Given request
Copy every line below word for word, but leave out the pictures.
** START Supplied records **
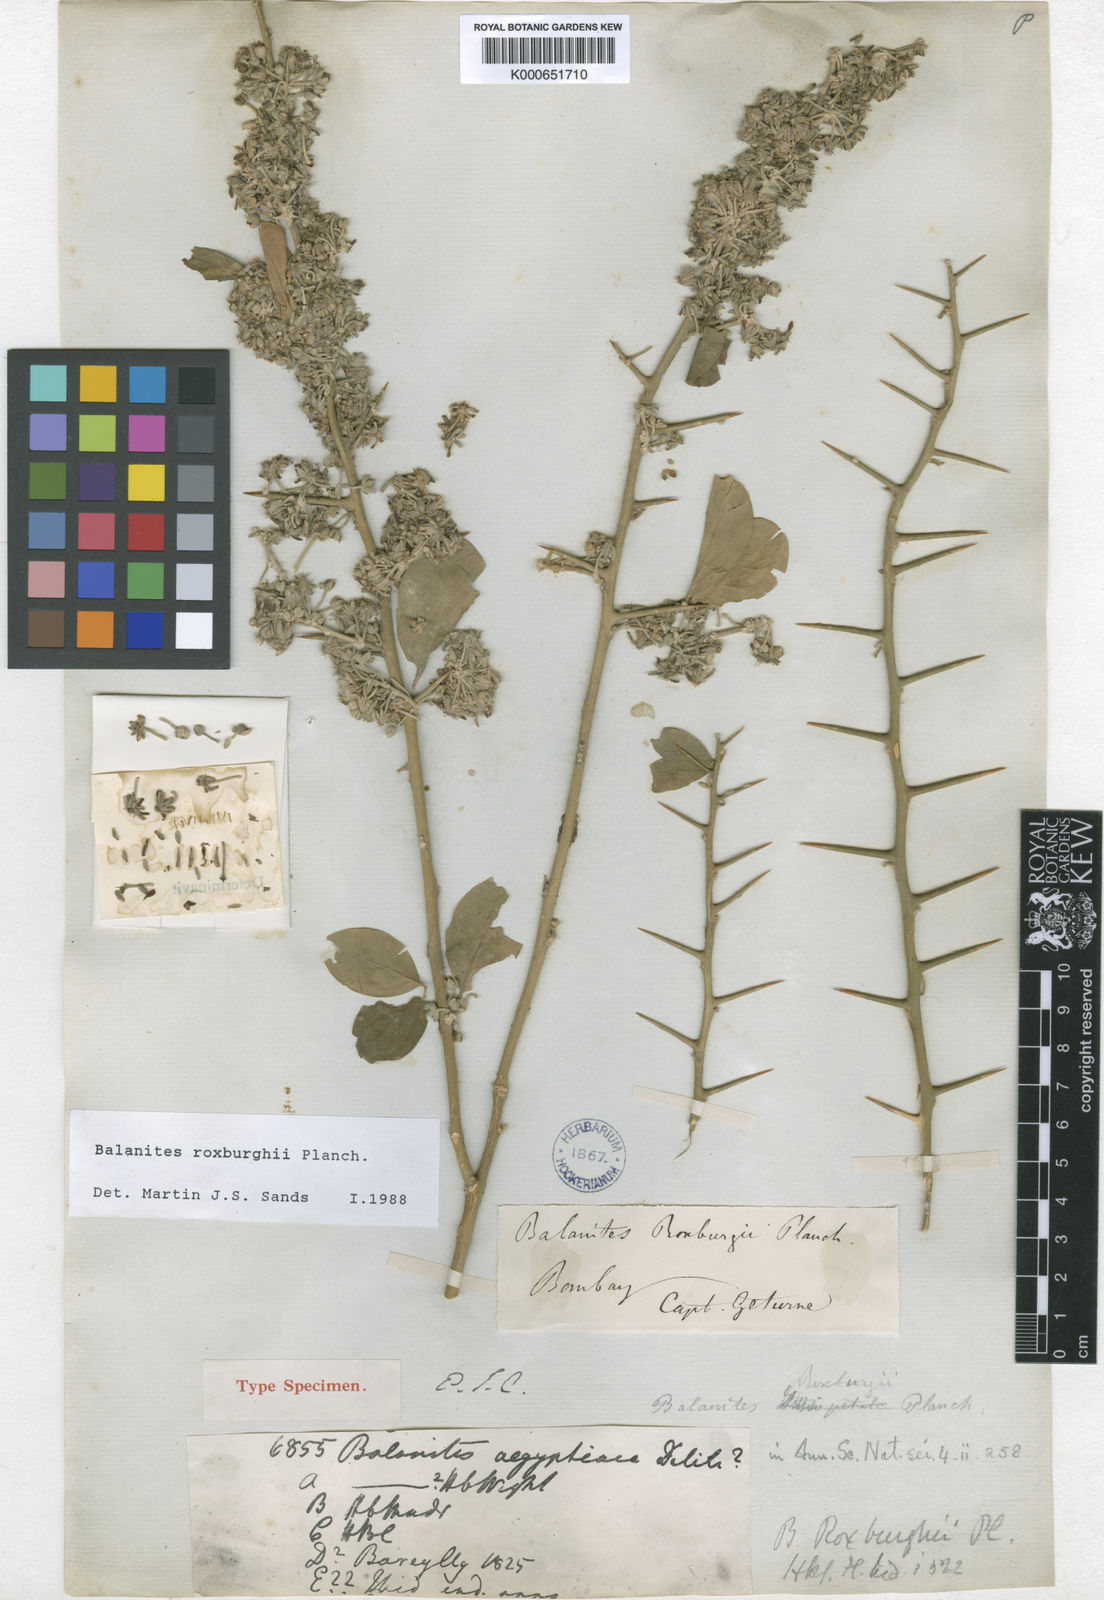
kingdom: Plantae
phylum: Tracheophyta
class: Magnoliopsida
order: Zygophyllales
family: Zygophyllaceae
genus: Balanites
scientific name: Balanites aegyptiaca
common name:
** END Supplied records **
Response to the exercise
kingdom: Plantae
phylum: Tracheophyta
class: Magnoliopsida
order: Zygophyllales
family: Zygophyllaceae
genus: Balanites
scientific name: Balanites aegyptiaca
common name:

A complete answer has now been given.